Work through the data and say how many lines contain "from". The number alone is the answer.
|---|
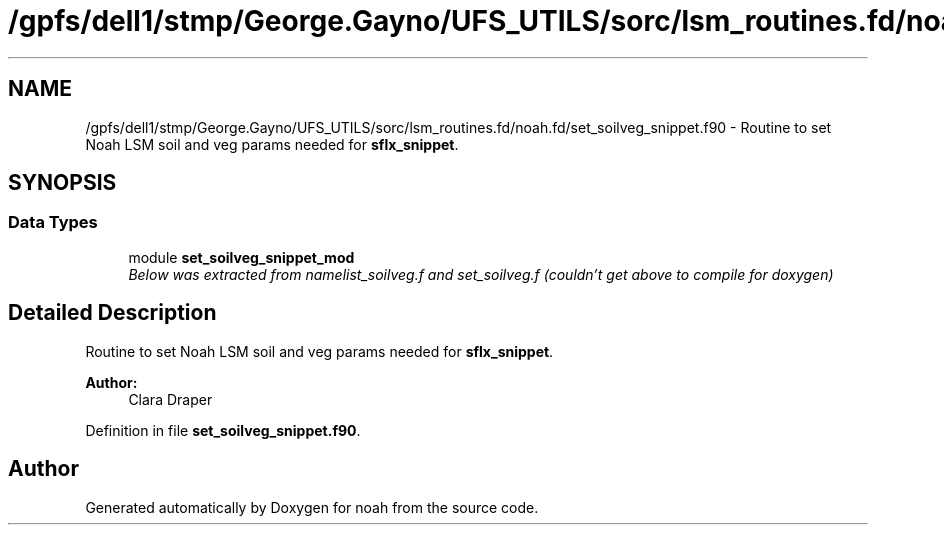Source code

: .TH "/gpfs/dell1/stmp/George.Gayno/UFS_UTILS/sorc/lsm_routines.fd/noah.fd/set_soilveg_snippet.f90" 3 "Mon Aug 16 2021" "Version 1.6.0" "noah" \" -*- nroff -*-
.ad l
.nh
.SH NAME
/gpfs/dell1/stmp/George.Gayno/UFS_UTILS/sorc/lsm_routines.fd/noah.fd/set_soilveg_snippet.f90 \- 
Routine to set Noah LSM soil and veg params needed for \fBsflx_snippet\fP\&.  

.SH SYNOPSIS
.br
.PP
.SS "Data Types"

.in +1c
.ti -1c
.RI "module \fBset_soilveg_snippet_mod\fP"
.br
.RI "\fIBelow was extracted from namelist_soilveg\&.f and set_soilveg\&.f (couldn't get above to compile for doxygen) \fP"
.in -1c
.SH "Detailed Description"
.PP 
Routine to set Noah LSM soil and veg params needed for \fBsflx_snippet\fP\&. 


.PP
\fBAuthor:\fP
.RS 4
Clara Draper 
.RE
.PP

.PP
Definition in file \fBset_soilveg_snippet\&.f90\fP\&.
.SH "Author"
.PP 
Generated automatically by Doxygen for noah from the source code\&.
|---|
- _TASK ANSWER_
2